- _YOUR GOAL_: Within the records that follow, restate exactly the lines from the line with "right hip: (231, 199)" down to the line with "right ankle: (53, 157)", including both. Omit the pictures.

Top of INFORMATION PROVIDED

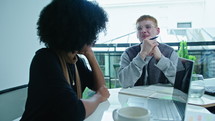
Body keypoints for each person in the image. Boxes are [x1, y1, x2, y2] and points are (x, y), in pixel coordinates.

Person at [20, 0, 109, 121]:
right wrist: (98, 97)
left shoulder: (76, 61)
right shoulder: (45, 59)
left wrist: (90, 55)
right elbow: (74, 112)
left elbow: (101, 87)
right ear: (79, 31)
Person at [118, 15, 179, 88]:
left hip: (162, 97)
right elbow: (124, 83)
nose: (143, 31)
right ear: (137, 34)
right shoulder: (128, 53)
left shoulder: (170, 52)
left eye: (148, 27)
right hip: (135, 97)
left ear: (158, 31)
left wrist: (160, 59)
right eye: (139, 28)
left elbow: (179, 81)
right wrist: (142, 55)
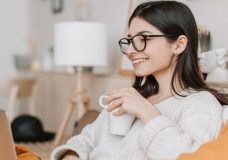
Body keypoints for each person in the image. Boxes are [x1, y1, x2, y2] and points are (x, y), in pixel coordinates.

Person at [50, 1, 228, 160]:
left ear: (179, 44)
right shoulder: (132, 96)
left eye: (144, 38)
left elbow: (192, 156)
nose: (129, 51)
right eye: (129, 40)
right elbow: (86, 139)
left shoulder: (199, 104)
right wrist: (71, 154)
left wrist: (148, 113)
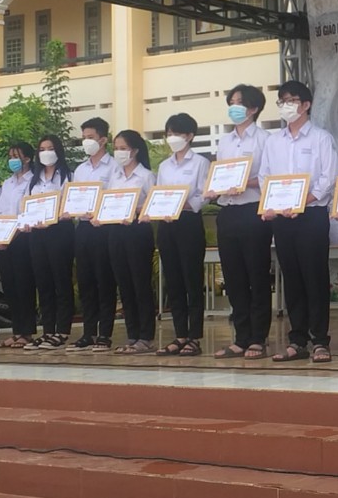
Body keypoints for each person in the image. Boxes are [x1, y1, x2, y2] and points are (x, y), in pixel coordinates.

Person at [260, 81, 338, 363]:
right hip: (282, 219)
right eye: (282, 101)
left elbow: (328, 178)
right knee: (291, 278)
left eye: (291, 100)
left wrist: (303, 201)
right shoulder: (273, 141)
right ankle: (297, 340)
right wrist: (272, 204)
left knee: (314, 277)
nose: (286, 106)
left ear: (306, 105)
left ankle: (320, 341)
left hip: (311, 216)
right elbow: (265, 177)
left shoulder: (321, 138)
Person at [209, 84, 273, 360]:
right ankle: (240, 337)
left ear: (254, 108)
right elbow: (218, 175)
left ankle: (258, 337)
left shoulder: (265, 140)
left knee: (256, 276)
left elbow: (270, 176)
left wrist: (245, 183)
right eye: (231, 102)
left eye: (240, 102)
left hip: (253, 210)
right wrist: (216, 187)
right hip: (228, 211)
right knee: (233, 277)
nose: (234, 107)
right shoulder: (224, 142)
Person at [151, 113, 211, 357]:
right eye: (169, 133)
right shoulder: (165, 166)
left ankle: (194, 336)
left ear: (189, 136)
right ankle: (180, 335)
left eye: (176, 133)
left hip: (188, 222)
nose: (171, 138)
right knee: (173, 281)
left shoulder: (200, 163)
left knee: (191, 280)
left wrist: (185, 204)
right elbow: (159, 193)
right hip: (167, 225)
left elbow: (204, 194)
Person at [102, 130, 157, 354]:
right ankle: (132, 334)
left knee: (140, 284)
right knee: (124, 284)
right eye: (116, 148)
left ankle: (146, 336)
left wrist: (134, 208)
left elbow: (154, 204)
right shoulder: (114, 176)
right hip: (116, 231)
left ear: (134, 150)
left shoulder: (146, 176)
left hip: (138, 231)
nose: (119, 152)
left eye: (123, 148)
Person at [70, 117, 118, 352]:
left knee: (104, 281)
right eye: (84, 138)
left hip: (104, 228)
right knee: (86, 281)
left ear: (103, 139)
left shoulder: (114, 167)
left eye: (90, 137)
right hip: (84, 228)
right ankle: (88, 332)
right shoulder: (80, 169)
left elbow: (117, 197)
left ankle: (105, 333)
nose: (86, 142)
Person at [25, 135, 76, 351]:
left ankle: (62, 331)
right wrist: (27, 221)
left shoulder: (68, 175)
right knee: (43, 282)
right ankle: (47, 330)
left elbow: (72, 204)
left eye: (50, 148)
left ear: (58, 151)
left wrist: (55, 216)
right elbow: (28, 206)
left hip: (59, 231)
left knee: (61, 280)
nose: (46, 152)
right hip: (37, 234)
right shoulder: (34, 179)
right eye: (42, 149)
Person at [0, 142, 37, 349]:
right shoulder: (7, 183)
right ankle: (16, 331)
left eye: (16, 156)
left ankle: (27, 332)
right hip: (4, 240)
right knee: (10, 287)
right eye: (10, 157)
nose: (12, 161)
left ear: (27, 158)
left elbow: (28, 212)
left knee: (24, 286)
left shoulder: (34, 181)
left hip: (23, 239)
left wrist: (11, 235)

Bottom of INFORMATION PROVIDED
Top of INFORMATION PROVIDED

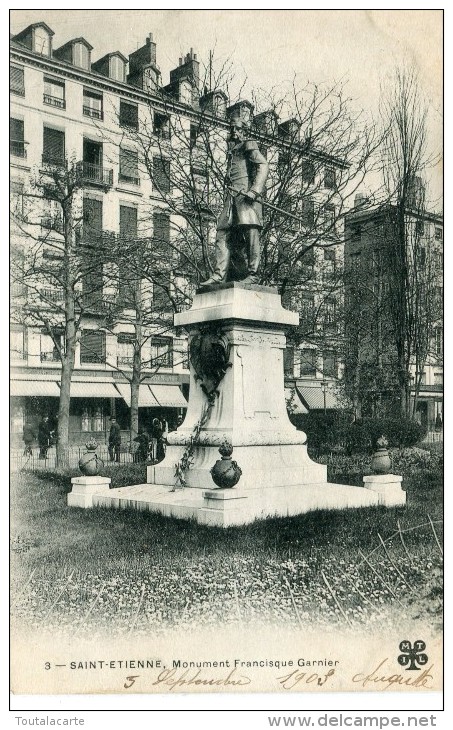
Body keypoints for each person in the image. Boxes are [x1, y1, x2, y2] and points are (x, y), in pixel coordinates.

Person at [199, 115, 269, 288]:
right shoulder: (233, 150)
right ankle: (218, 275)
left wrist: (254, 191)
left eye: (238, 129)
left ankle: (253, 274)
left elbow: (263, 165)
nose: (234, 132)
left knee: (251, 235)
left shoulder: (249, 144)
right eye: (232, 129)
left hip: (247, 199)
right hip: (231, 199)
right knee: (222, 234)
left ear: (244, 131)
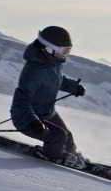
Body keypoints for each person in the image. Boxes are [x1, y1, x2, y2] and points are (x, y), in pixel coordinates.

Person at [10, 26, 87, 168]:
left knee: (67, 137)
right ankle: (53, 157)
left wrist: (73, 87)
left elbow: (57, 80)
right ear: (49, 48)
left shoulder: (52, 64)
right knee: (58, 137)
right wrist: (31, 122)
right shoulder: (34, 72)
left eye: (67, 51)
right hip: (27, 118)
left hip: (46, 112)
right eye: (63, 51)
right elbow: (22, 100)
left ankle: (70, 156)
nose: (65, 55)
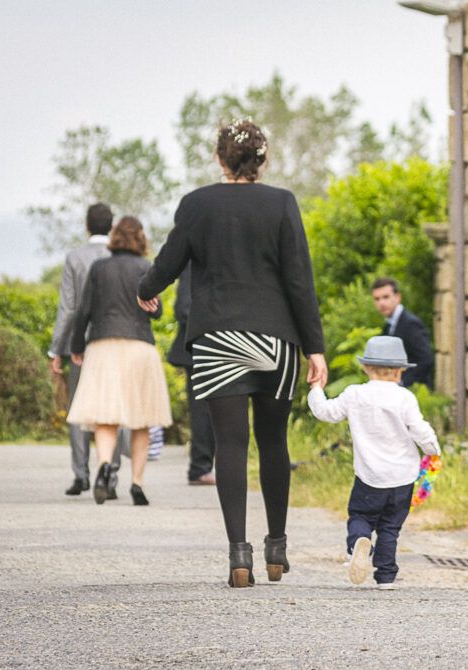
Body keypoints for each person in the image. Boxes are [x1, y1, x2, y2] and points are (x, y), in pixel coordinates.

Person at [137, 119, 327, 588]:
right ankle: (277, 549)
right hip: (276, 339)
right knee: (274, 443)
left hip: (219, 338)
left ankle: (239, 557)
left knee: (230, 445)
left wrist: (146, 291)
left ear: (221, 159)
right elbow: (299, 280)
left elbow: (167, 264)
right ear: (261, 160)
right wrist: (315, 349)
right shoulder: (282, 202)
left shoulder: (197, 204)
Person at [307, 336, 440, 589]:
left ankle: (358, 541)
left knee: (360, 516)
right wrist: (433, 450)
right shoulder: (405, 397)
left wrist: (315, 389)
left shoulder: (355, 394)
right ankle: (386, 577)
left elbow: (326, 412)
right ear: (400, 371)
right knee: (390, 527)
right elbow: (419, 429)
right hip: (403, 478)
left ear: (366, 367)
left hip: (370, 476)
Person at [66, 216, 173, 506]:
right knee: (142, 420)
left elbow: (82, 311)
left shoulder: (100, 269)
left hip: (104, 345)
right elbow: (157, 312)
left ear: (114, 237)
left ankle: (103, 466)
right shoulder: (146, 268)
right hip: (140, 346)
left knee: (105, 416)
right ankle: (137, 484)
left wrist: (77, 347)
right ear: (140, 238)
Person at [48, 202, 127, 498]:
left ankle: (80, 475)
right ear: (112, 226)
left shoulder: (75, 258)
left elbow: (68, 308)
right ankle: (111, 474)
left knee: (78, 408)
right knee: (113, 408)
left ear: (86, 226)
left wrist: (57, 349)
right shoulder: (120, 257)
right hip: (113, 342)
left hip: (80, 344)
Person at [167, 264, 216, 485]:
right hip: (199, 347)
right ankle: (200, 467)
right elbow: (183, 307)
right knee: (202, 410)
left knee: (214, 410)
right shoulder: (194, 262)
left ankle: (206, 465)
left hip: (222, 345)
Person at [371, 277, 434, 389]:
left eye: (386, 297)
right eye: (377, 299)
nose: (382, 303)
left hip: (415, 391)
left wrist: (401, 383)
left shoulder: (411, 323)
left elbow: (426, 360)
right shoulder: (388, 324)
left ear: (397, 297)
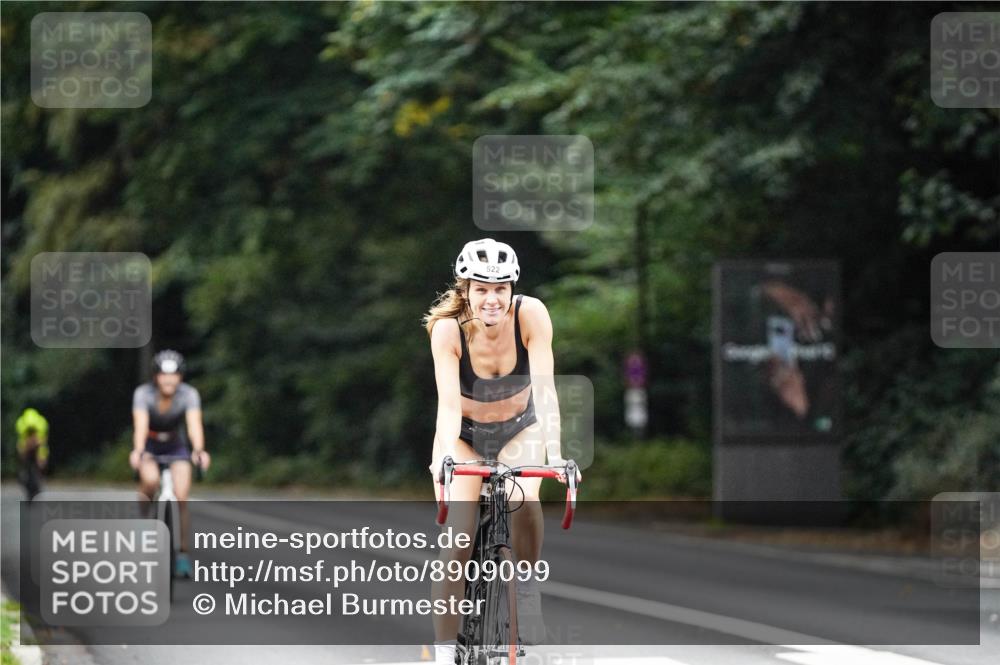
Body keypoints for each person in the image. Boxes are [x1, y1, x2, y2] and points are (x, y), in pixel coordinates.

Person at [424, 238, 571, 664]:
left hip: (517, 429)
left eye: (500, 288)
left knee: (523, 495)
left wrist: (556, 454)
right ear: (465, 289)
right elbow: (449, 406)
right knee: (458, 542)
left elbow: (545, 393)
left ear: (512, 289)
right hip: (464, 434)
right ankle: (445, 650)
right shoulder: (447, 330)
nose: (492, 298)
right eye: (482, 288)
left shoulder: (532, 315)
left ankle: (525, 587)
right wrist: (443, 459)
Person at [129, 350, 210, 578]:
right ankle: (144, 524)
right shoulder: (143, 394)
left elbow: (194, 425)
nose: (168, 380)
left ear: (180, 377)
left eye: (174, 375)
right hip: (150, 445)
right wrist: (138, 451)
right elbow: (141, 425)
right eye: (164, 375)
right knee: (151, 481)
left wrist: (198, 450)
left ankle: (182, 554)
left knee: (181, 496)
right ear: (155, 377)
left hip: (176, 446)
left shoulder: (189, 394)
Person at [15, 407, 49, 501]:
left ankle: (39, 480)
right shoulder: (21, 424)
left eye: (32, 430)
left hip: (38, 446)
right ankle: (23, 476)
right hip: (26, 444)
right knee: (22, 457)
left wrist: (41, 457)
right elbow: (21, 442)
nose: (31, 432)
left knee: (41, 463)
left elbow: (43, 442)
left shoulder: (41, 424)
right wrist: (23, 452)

Bottom of INFORMATION PROVIDED

- _RESPONSE_:
right hip: (231, 199)
right knee: (222, 234)
left ear: (244, 131)
Body keypoints for each person in the image. Boxes are [x1, y1, x2, y2] and points are (x, y), in pixel coordinates.

Person at [10, 26, 87, 168]:
left knee: (67, 137)
right ankle: (53, 157)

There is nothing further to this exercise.